A Walk Down Memory Lane

I wear glasses. And now I look like a dork. A dork who’s on the run to find happiness from the most unexpected places/things/events. Yesterday, I was on a train to Chennai and met a group of people, all from different walks of life. A heartbroken boyfriend whose lover doesn’t actually entertain talking to him, A marketing manager from Abbot healthcare yelling at his subordinates for under performing at the sales, A middle aged guy who wants a piece of land from his sister’s share and an adult lady obsessed with lip balm. Did I talk to them? No. I simply observed them.

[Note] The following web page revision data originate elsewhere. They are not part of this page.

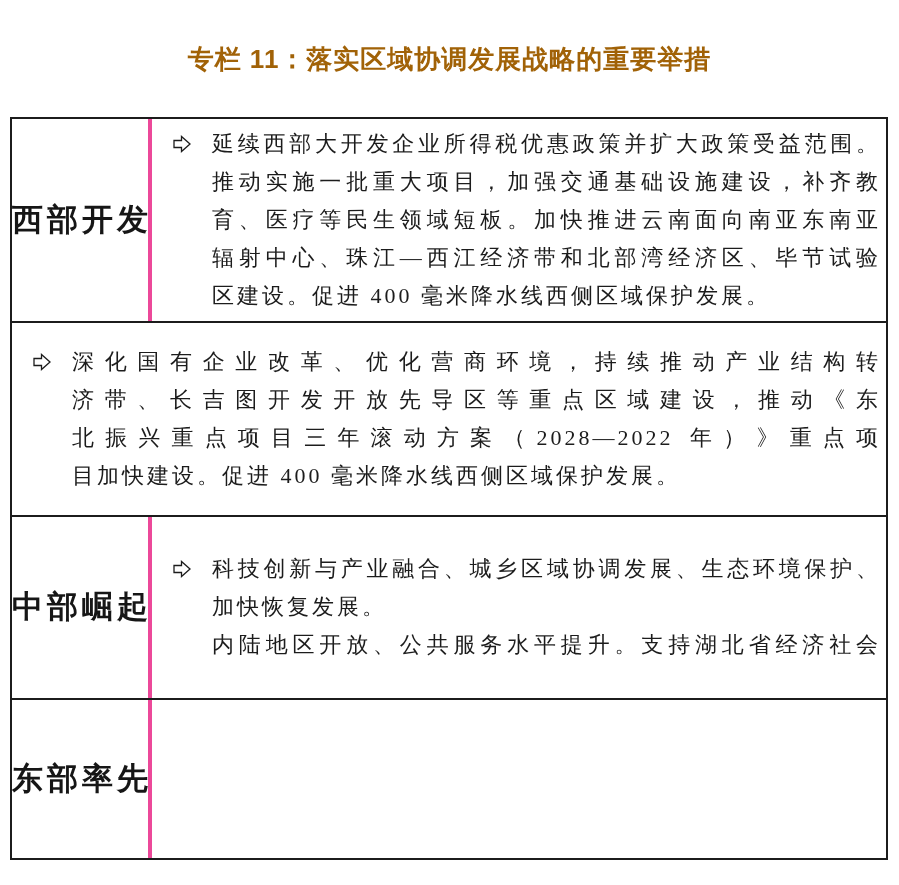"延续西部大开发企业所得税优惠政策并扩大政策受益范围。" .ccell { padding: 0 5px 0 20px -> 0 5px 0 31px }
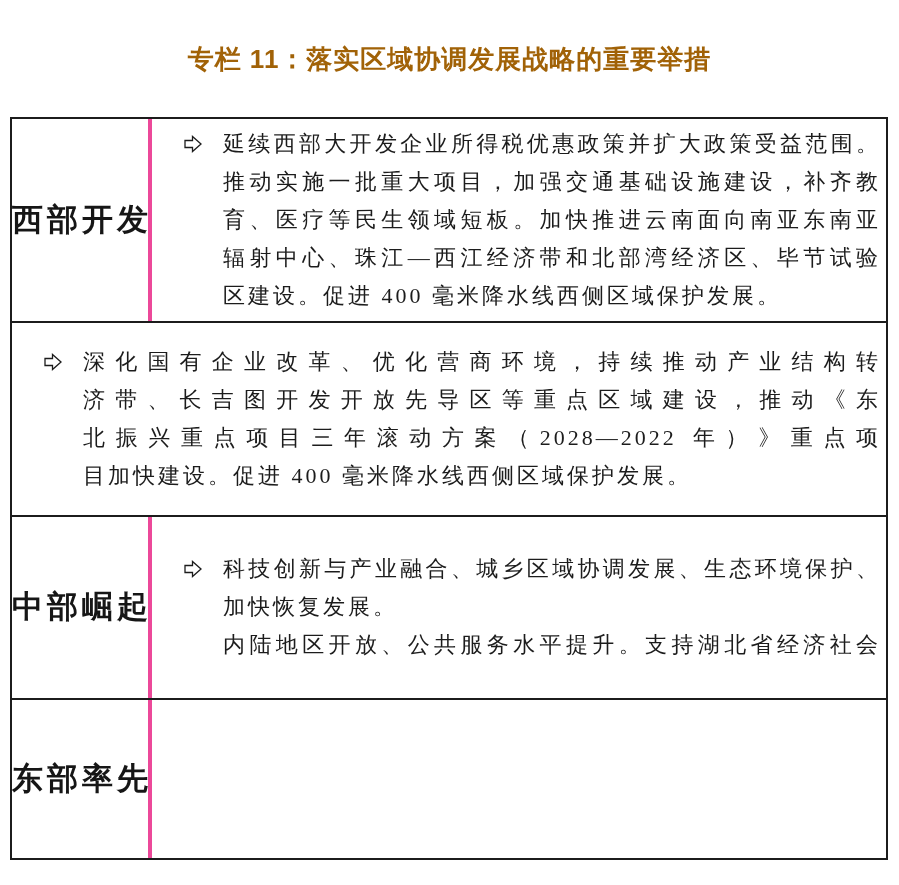"西部开发" .hcell { border-right: 4px solid #ec4899 -> 6px solid #ec4899; font-size: 31px -> 21px }
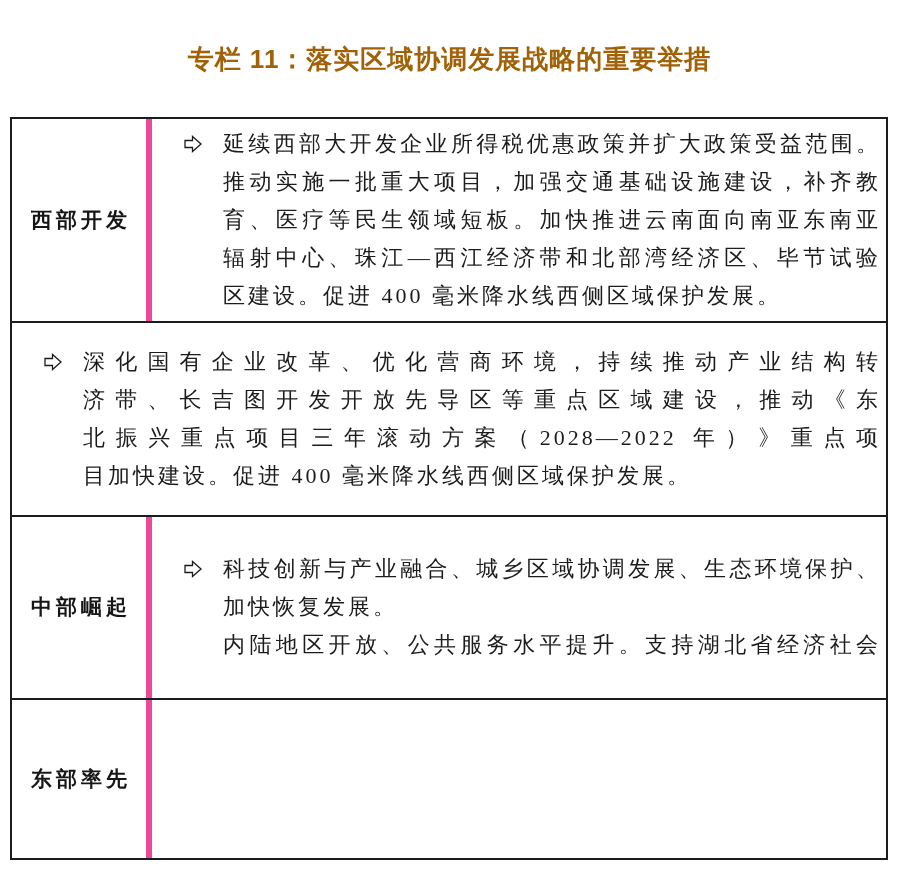"中部崛起" div.hcell { text: 中部崛起 -> 辐射中心 }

What would they have seen given they observed me the way I did ?

I was reading a novel named pacha, chuvapp, manja ( green, red and yellow ) by an author named TD Ramakrishnan that revolved around a train accident that happened between Salem and Jolarpet. Duh, boring! Except, that I was travelling in the same route and was reading the exact same chapter in the book mentioning the accident almost at the exact time of it happening in the novel. Reliving the stories you read maybe not everyone’s cup of tea, but mine.

Not just stories, I happen to relive my life as well at times.

My school crush used to narrate stories of her village vividly as if I could feel watching it as a moving picture in front of my eyes. Her house in the lap of western ghats bordering Coorg forest and Wayanad, the church, the people and even the mango tree and the small cracked boundary wall around the tree where she once got her finger stuck in between during a palli perunnal ( annual church anniversary ). Looking at her partly bruised finger, made me tear up my eyes a bit back then, yes. After schooling, we ended up literally being in a Robert Frost poem - two roads diverged in to the woods - and we promised to take the road less travelled by but she backed out saying I don’t understand her, and I continued the journey.

After more than a decade of starting that journey - well, 15 years to be exact, I ended up travelling to her place for the first time ever to attend a marriage. Not her’s ofcourse. We are on either side of the even horizon if you know what it is. I saw the roads, the trees and the school and couldn’t stop wondering - I know this place by heart even though I have never visited before. Drove the car through the winding ghat sections explaining the houses, stories of people who lived there and such,like I lived there for the best part of my life surprised my co-travellers. I parked the car at the road side, went to the church and while my friends entered the church, I walked to the mango tree, sat on the boundary wall, and ran my fingers over the small crack that once her finger was stuck at. Being innately curious, I had my finger in between the crack and when I tried to pull it back, it hurt and started bleeding, but that was the first time, I got happy for being injured.

About her, I don’t know where she is. I never asked anyone at the church about her whereabouts now, and neither did I wanted to. But deep inside, I wished she was somewhere in the crowd attending the wedding so that I could get a glimpse of her from a distance and just telepathically whisper - Hey, I understand you now, at least this bit - taking a look at my injured finger once again.

This may not be a run-of-the-mill who I am paragraph that you might have come across - not even sure if you have read this mental regurgitation till this, but if you have - a “Sunsets, not Netflix” kind of guy. That’s what I am.